Small islands not inhabited by people scattered not far from the mainland become for these poor fellows almost the only refuge. At the same time, this problem has a downside. Active measures taken by the Australians to restore the numbers of these unique marsupial bears have led to a very significant increase in their numbers, which may soon turn into a new tragedy – despite the fact that eucalyptus trees can grow by 12 meters in 4 years, they have become so few that for the feeding of koalas these trees are clearly not enough now. It would seem easier to eliminate a certain number of them by shooting, but activists of the Koalas Rescue Fund, in which about 20 thousand people from several countries of the world take part, are categorically against such measures.
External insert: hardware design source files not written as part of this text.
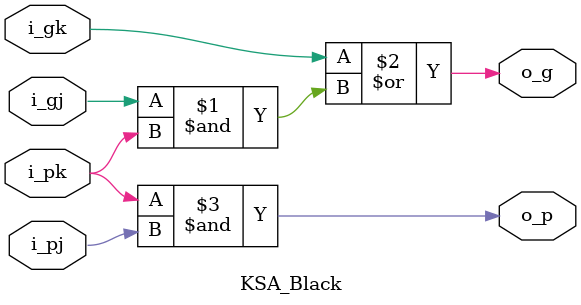
<source format=sv>
module KSA_Black(
  input  logic  i_pj    ,
  input  logic  i_gj    ,
  input  logic  i_pk    ,
  input  logic  i_gk    ,
  output logic  o_g     ,
  output logic  o_p     
);

assign o_g = i_gk | (i_gj & i_pk);
assign o_p = i_pk & i_pj;

endmodule

</source>
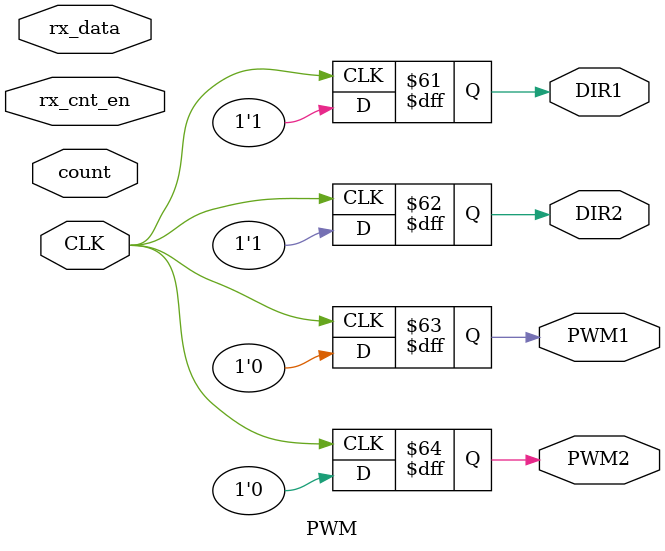
<source format=v>
`timescale 1ns / 1ps
/*******************************************
ÏXOÌ[^§äª
ªÅ«È¯êÎSÄí
********************************************/

module PWM(
	input CLK,

	input rx_data,
	input count,
	input rx_cnt_en,
	
	output reg PWM1,
	output reg PWM2,
	output reg DIR1,
	output reg DIR2
	
   );

reg [24:0] period;		//PWM§äÌüg
reg [24:0] active;		//PWM§äÌActive
parameter mode = 1;


/*******************
@@@@[^§ä
*******************/
always @(posedge CLK)
	begin
	period = period + 'b1;
		if(active == 24'd3000)
			begin
				if(period == 24'd5000)
					begin 
						active = 16'b0;
						period = 16'b0;
						//mode <= 0;
					end
			end
		else
			begin
				active = active + 'b1;
			//	mode <= 1;
			end
	end


always @(posedge CLK)
	//if(rx_cnt_en == 1'b1)
	begin
		//if(mode == 1)
			begin
				if(rx_data == 8'b01100010)			//ãÞ
					begin
						PWM1 <= 1'b1;
						PWM2 <= 1'b1;
					end
				else if(rx_data == 8'b01100110)	//Oi
					begin
						PWM1 <= 1'b1;
						PWM2 <= 1'b1;
					end
				else if(rx_data == 8'b01110010)	//Eùñ
					begin
						PWM1 <= 1'b1;
						PWM2 <= 1'b0;
					end
				else if(rx_data == 8'b01101100)	//¶ùñ
					begin
						PWM1 <= 1'b1;
						PWM2 <= 1'b1;
					end
				else										//ãLÈOÍâ~
					begin
						PWM1 <= 1'b0;
						PWM2 <= 1'b0;
					end
			end
		/*else if(mode == 0)							
			begin
				PWM1 <= 1'b0;
				PWM2 <= 1'b0;
			end*/
	end
	
	
always @(posedge CLK)
	if(rx_data == 8'b01100010)				//ãÞ
		begin
			DIR1 <= 1'b0;
			DIR2 <= 1'b0;
		end
	else										//OiE¶Eùñ
		begin
			DIR1 <= 1;
			DIR2 <= 1;
		end 

endmodule

</source>
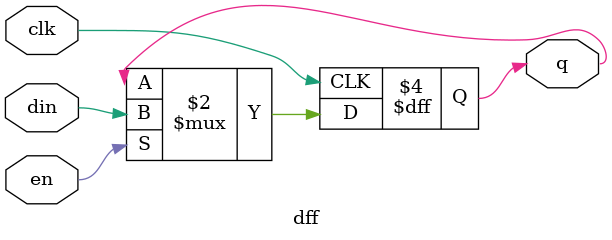
<source format=v>
/*
 * @Author: TheWindISeek FAIZ030612@163.com
 * @Date: 2023-05-09 19:12:06
 * @LastEditors: TheWindISeek FAIZ030612@163.com
 * @LastEditTime: 2023-05-09 19:19:00
 * @FilePath: \VerilogProject\src\Examples\D copy2.v
 * @Description: 带使能端的D触发器
 */

module dff (
    input       clk,
    input       en,
    input       din,
    output reg  q
);
always @(posedge clk) begin
    if(en) 
    begin
        q <= din;
    end
end

endmodule
</source>
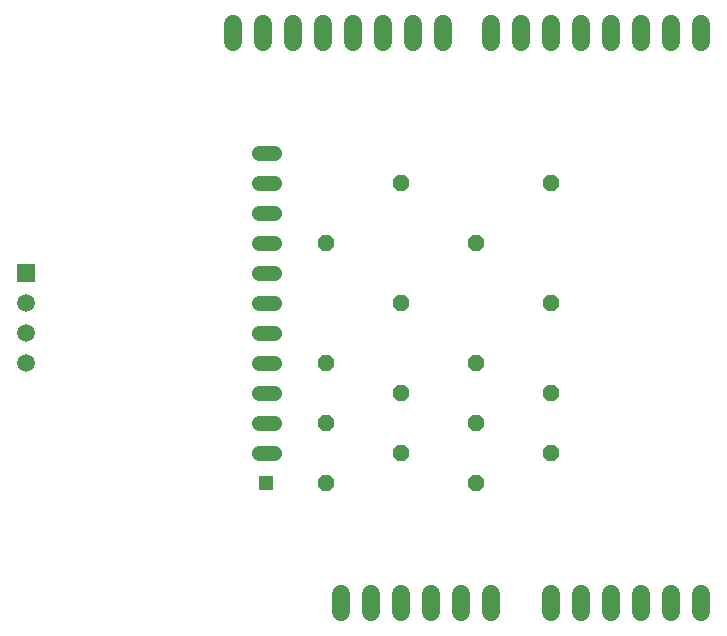
<source format=gbr>
G04 EAGLE Gerber RS-274X export*
G75*
%MOMM*%
%FSLAX34Y34*%
%LPD*%
%INTop Copper*%
%IPPOS*%
%AMOC8*
5,1,8,0,0,1.08239X$1,22.5*%
G01*
%ADD10C,1.524000*%
%ADD11P,1.429621X8X202.500000*%
%ADD12R,1.508000X1.508000*%
%ADD13C,1.508000*%
%ADD14R,1.308000X1.308000*%
%ADD15C,1.308000*%


D10*
X378460Y601980D02*
X378460Y617220D01*
X403860Y617220D02*
X403860Y601980D01*
X429260Y601980D02*
X429260Y617220D01*
X454660Y617220D02*
X454660Y601980D01*
X480060Y601980D02*
X480060Y617220D01*
X505460Y617220D02*
X505460Y601980D01*
X530860Y601980D02*
X530860Y617220D01*
X556260Y617220D02*
X556260Y601980D01*
X596900Y601980D02*
X596900Y617220D01*
X622300Y617220D02*
X622300Y601980D01*
X647700Y601980D02*
X647700Y617220D01*
X673100Y617220D02*
X673100Y601980D01*
X698500Y601980D02*
X698500Y617220D01*
X723900Y617220D02*
X723900Y601980D01*
X749300Y601980D02*
X749300Y617220D01*
X774700Y617220D02*
X774700Y601980D01*
X469900Y134620D02*
X469900Y119380D01*
X495300Y119380D02*
X495300Y134620D01*
X520700Y134620D02*
X520700Y119380D01*
X546100Y119380D02*
X546100Y134620D01*
X571500Y134620D02*
X571500Y119380D01*
X596900Y119380D02*
X596900Y134620D01*
X647700Y134620D02*
X647700Y119380D01*
X673100Y119380D02*
X673100Y134620D01*
X698500Y134620D02*
X698500Y119380D01*
X723900Y119380D02*
X723900Y134620D01*
X749300Y134620D02*
X749300Y119380D01*
X774700Y119380D02*
X774700Y134620D01*
D11*
X584200Y279400D03*
X457200Y279400D03*
X584200Y330200D03*
X457200Y330200D03*
X584200Y228600D03*
X457200Y228600D03*
X647700Y254000D03*
X520700Y254000D03*
X647700Y381000D03*
X520700Y381000D03*
X584200Y431800D03*
X457200Y431800D03*
X647700Y482600D03*
X520700Y482600D03*
X647700Y304800D03*
X520700Y304800D03*
D12*
X203200Y406400D03*
D13*
X203200Y381000D03*
X203200Y355600D03*
X203200Y330200D03*
D14*
X406400Y228600D03*
D15*
X412940Y254000D02*
X399860Y254000D01*
X399860Y279400D02*
X412940Y279400D01*
X412940Y304800D02*
X399860Y304800D01*
X399860Y330200D02*
X412940Y330200D01*
X412940Y355600D02*
X399860Y355600D01*
X399860Y381000D02*
X412940Y381000D01*
X412940Y406400D02*
X399860Y406400D01*
X399860Y431800D02*
X412940Y431800D01*
X412940Y457200D02*
X399860Y457200D01*
X399860Y482600D02*
X412940Y482600D01*
X412940Y508000D02*
X399860Y508000D01*
M02*

</source>
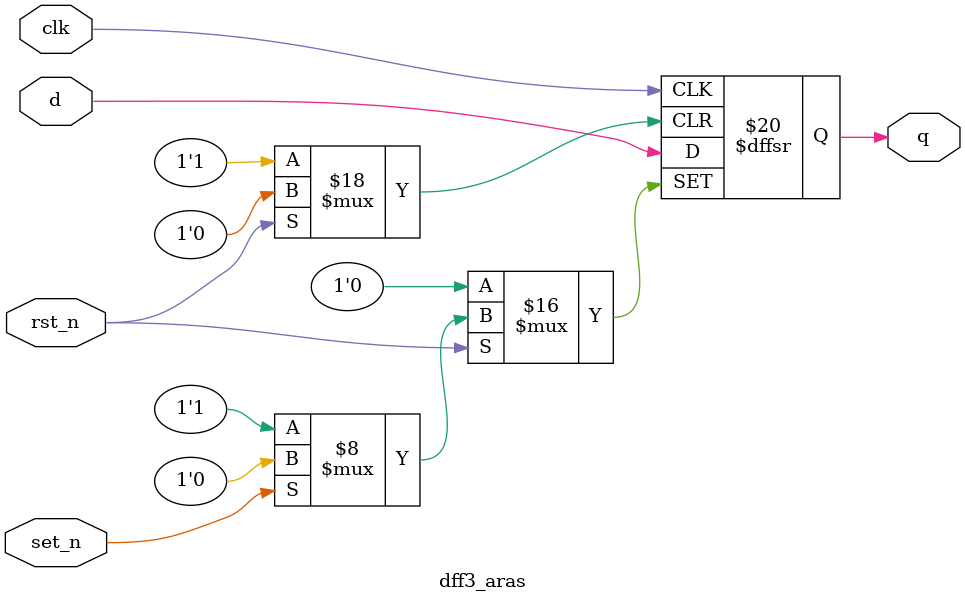
<source format=v>
`timescale 1ns / 1ps

module dff3_aras (
	output reg q,
	input d, clk, rst_n, set_n);
	
	always @(posedge clk or negedge rst_n or negedge set_n)
		if (!rst_n) q <= 0; // asynchronous reset
		else if (!set_n) q <= 1; // asynchronous set
		else q <= d;
	// synopsys translate_off
	always @(rst_n or set_n)
		if (rst_n && !set_n) force q = 1;
		else release q;
	// synopsys translate_on
endmodule
</source>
The only way out of this impasse they see in a significant expansion of the landing zones of eucalyptus forests. In the meantime, the biologists who proposed the sterilization of animals took up the matter. The control over the birth rate of koalas has already made it possible to increase the amount of food per animal. Let us hope that this interference in the affairs of Nature is a temporary phenomenon that will allow for the posterity to preserve this sweet and slightly funny creature.

Having eaten all the young leaves and shoots on one tree, the koala descends to the ground, but only in order to move to another. Although sometimes they make longer transitions, for example, to the neighboring eucalyptus forest. It happens that for this they have to cross quite dangerous freeways. And they do it, as, however, and everything else, slowly, absolutely slowly, at the risk of falling under the wheels of passing cars.

The answer to the question of why sloths make such dangerous march-throws when there are other trees nearby, which have long worried Australian scientists, was found recently. The fact is that koalas have a special natural flair that allows them to accurately recognize by smell the increased content of toxic substances in the leaves of specific eucalyptus trees.